Batman and Wonder Woman continue their struggle against the demons of humanity’s sins in the other dimension while Catwoman tries to force the Gentle Man to bring them back. Selina knows now that time moves more quickly in the other dimension and worries for Bruce’s wellbeing. The Gentle Man only has one more request: he wants to see his wife (she lives in Gotham, apparently).
Batman #40 turns out to be just more of Batman #39. That’s not really a bad thing. Bruce and Diana play off each other very well under Tom King. Selina does go through something of an arc regarding her feelings about Bruce and the impending marriage.
Oh, that thing that is teased at the end of #39? Yeah, it doesn’t happen. It was just a cheap cliffhanger, but I am glad it doesn’t go down like that. It doesn’t have much of a payoff either, even though they at least acknowledge it again at the end of this comic.
The problem with this just being more of #39 is that it doesn’t have much of a flow to it. It just meanders about as Bruce and Diana continue to fight demons and Selina accompanies the Gentle Man in his walkabout. Then the ending just sort of comes, and the comic ends.
It has its charms, but it’s not especially satisfying or tense. You never get the impression that Batman and Wonder Woman are in any particular danger. The demons are non-threats by the end.

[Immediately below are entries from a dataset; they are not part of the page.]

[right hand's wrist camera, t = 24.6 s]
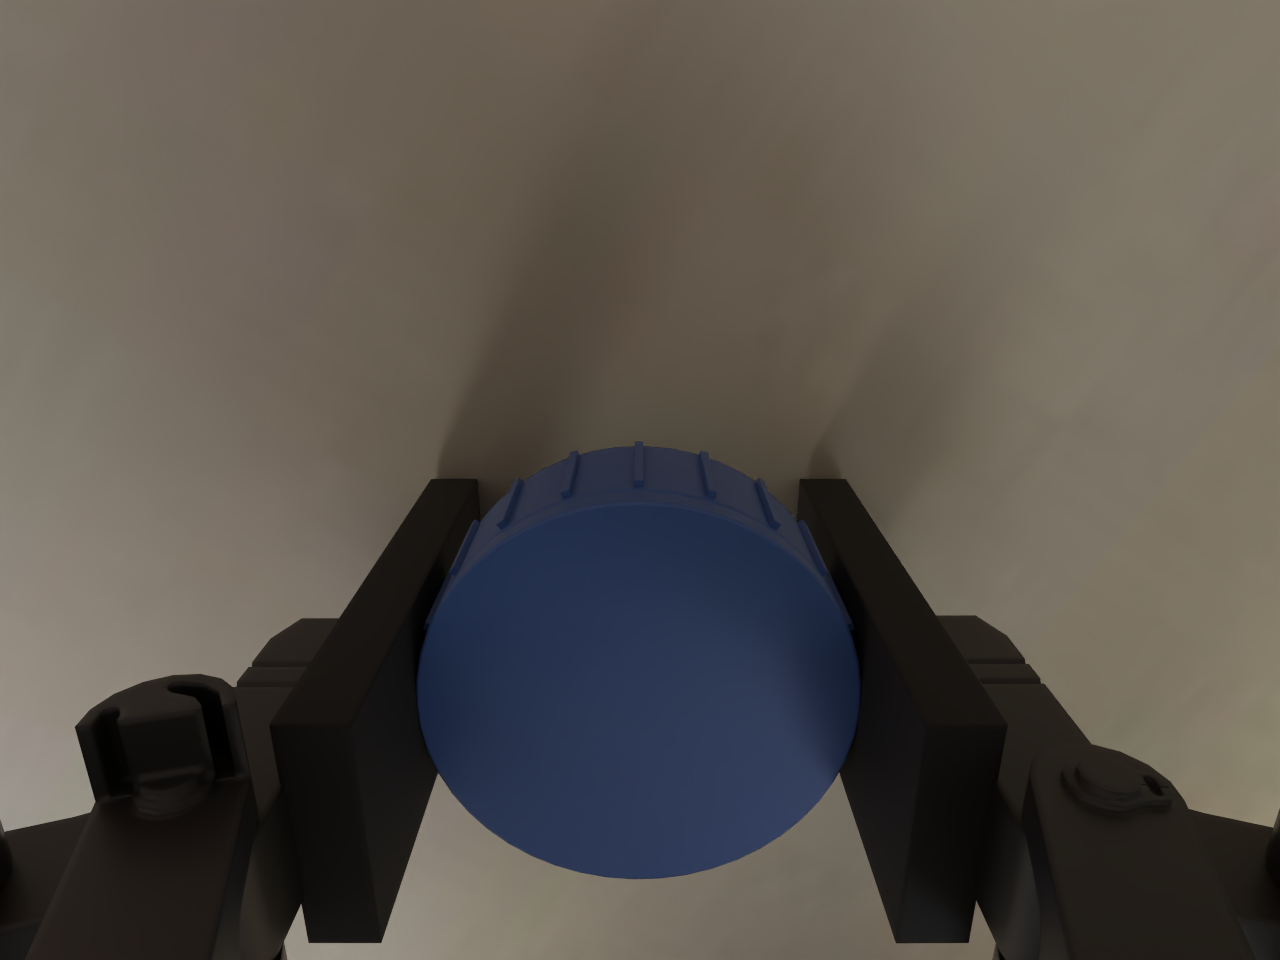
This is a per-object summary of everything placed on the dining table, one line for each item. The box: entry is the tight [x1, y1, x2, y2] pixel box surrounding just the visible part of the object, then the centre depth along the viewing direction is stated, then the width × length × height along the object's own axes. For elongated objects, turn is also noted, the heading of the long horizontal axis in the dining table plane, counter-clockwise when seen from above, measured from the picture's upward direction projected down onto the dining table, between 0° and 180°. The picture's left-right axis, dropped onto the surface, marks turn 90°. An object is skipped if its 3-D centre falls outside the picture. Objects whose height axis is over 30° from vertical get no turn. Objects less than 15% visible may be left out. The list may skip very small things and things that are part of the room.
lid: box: [416, 442, 861, 879], centre depth 11 cm, size 5×6×2 cm
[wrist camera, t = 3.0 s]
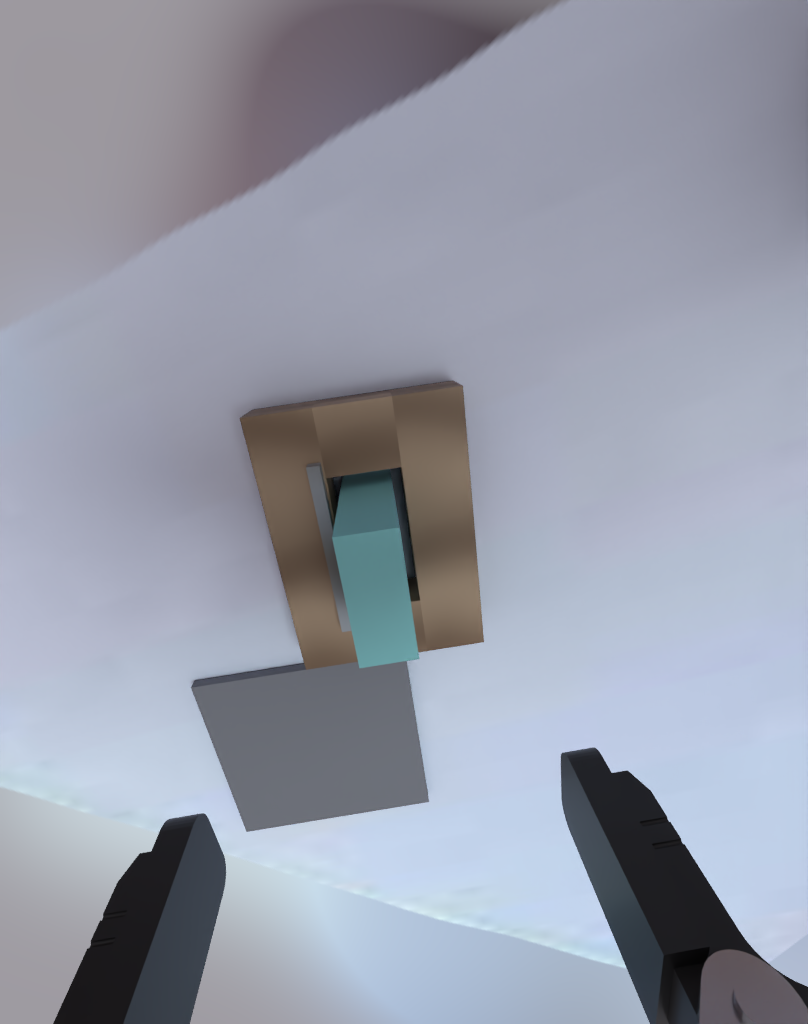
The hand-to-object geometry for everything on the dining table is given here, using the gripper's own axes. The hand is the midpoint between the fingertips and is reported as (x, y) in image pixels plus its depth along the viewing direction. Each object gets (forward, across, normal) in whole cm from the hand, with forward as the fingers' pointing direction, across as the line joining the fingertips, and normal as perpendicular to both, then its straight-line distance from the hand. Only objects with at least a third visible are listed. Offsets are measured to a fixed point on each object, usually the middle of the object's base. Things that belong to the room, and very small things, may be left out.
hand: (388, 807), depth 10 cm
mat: (+16, +6, +15) cm, 23 cm away
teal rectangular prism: (+16, 0, 0) cm, 16 cm away
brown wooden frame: (+16, 0, 0) cm, 16 cm away
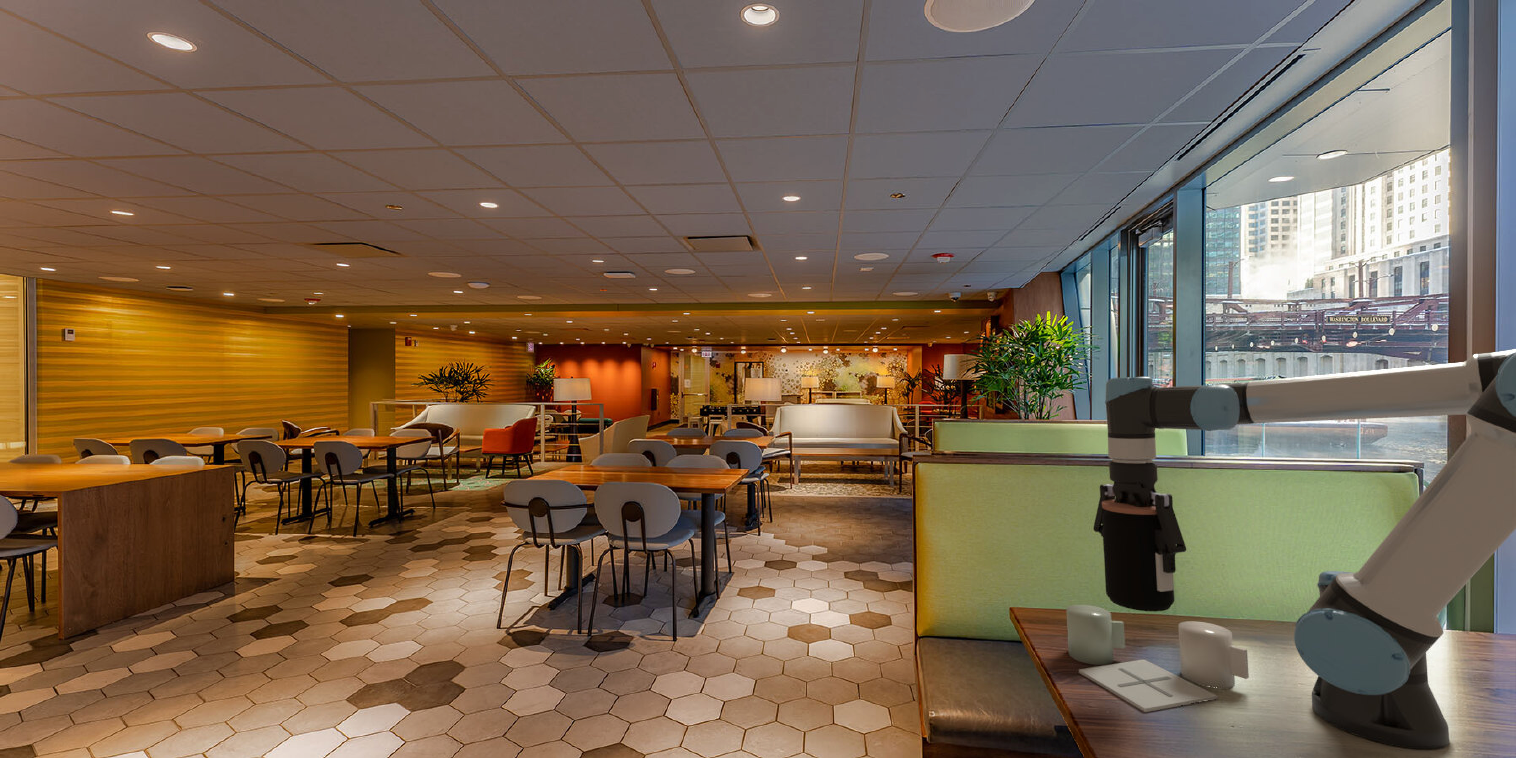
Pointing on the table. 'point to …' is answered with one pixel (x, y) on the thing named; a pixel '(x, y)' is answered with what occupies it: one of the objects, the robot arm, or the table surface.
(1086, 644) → the mug sage
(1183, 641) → the mug cream
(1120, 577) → the coffee jar
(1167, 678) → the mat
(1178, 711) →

Joelle Jones does carry some of the slack left by the directionless plot. Jones’ style isn’t especially line heavy, but a lot of detail is given with little marking. There are some truly gorgeous spreads of Batman and Wonder Woman too. Jordie Bellaire’s color art is great too, giving a lot of texture with the shade work.
Batman #40 has its story problems, but it saves itself with charming character interactions between the leads and excellent art form Jones and Bellaire. In the end, it still lands a recommendation. Check it out.